* **Written task**:
Gather every line in the records below that contains the word "Where", and copy each one out in full.

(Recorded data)
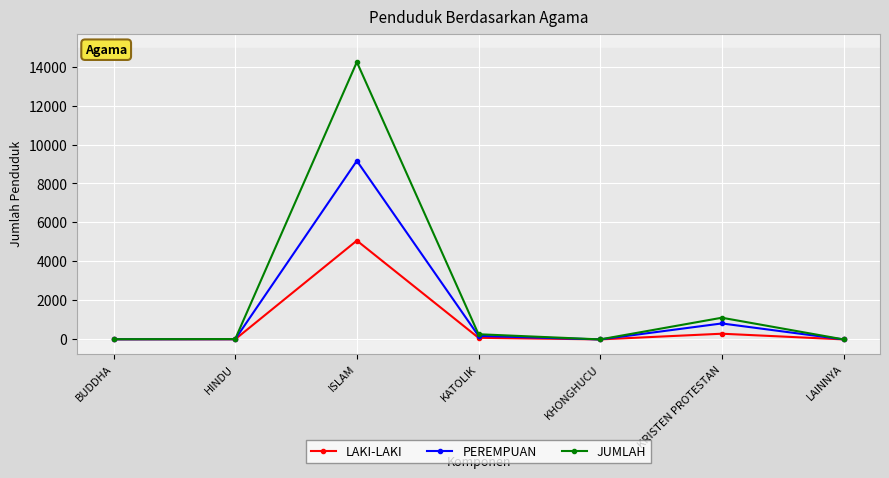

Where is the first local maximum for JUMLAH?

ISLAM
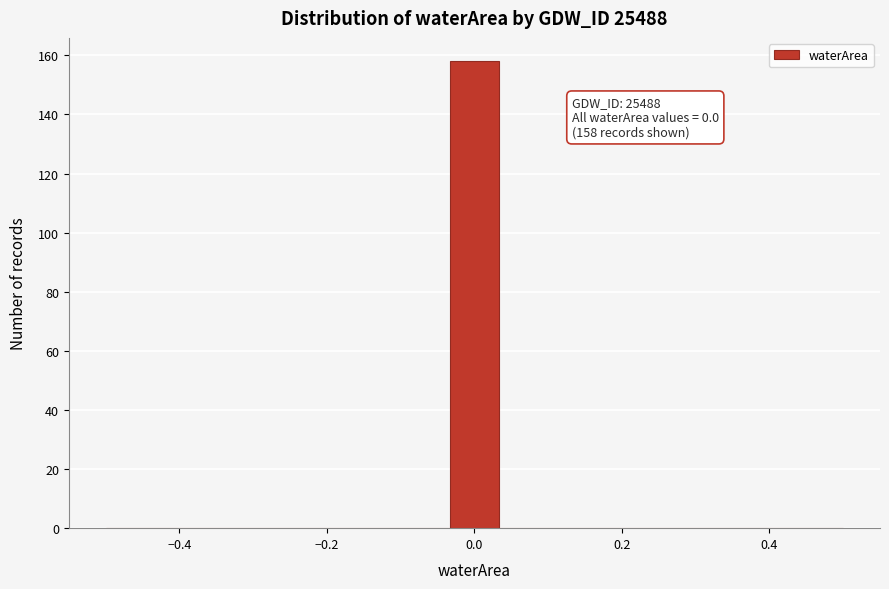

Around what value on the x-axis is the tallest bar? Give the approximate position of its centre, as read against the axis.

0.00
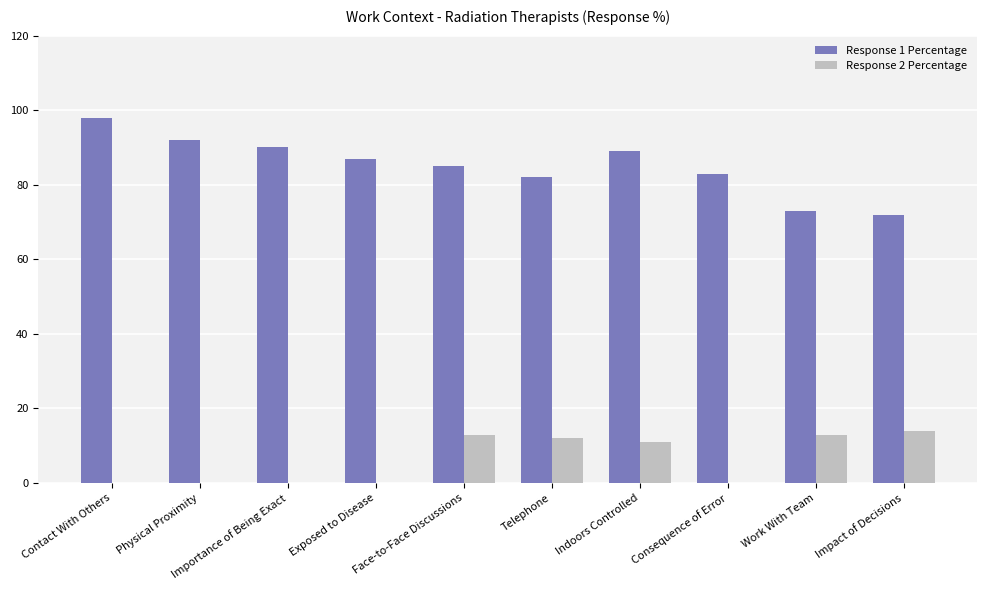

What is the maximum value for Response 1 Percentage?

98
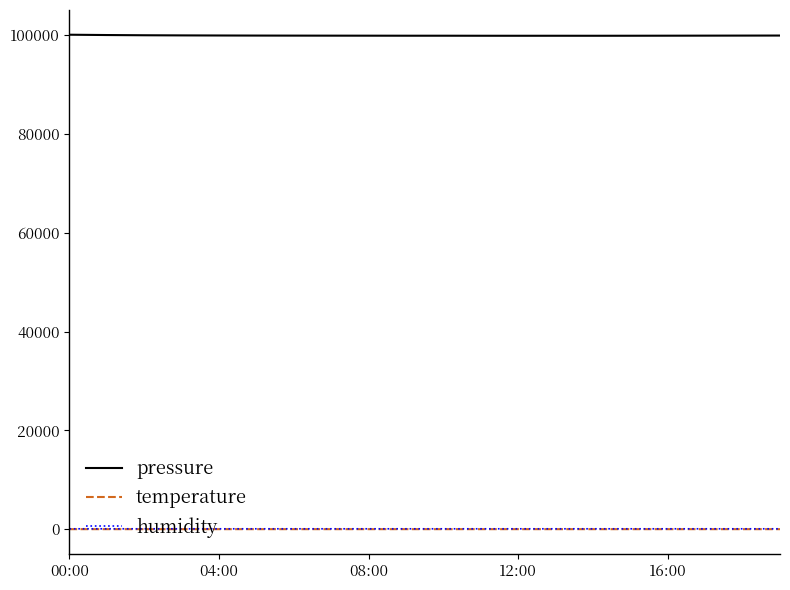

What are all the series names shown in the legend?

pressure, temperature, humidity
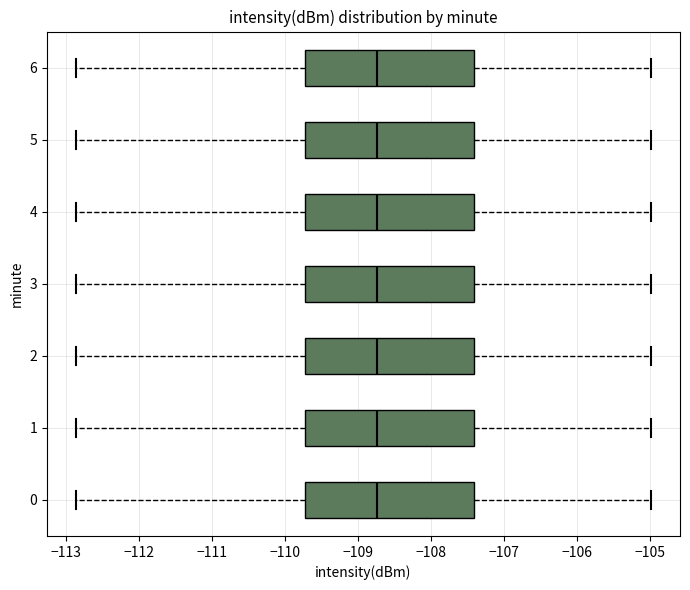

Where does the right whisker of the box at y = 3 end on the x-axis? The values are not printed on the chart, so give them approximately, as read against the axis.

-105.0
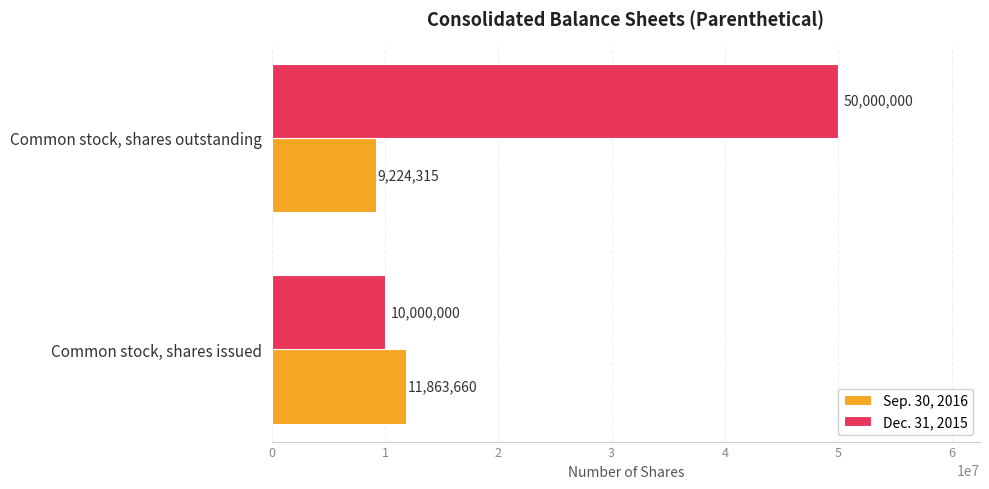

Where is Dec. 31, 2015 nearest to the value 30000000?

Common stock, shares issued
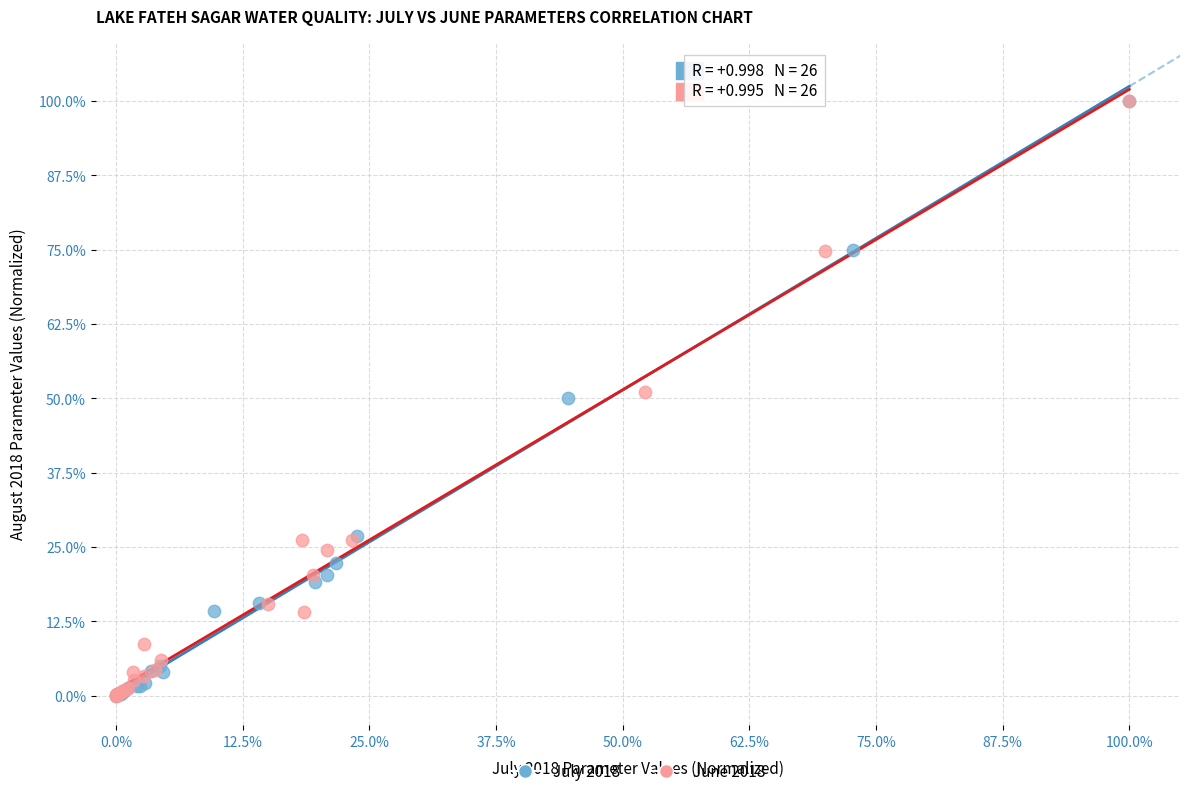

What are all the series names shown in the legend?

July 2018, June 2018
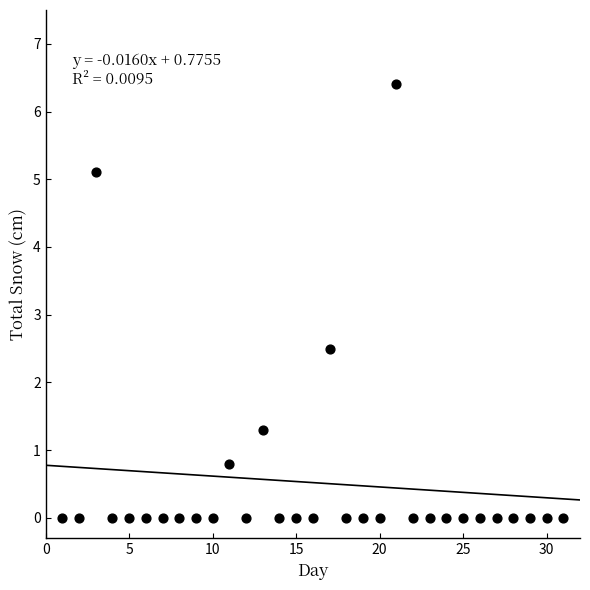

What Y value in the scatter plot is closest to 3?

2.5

* **Exercise solution**:
Where is the first local maximum for JUMLAH?
Where does the right whisker of the box at y = 3 end on the x-axis? The values are not printed on the chart, so give them approximately, as read against the axis.
Where is Dec. 31, 2015 nearest to the value 30000000?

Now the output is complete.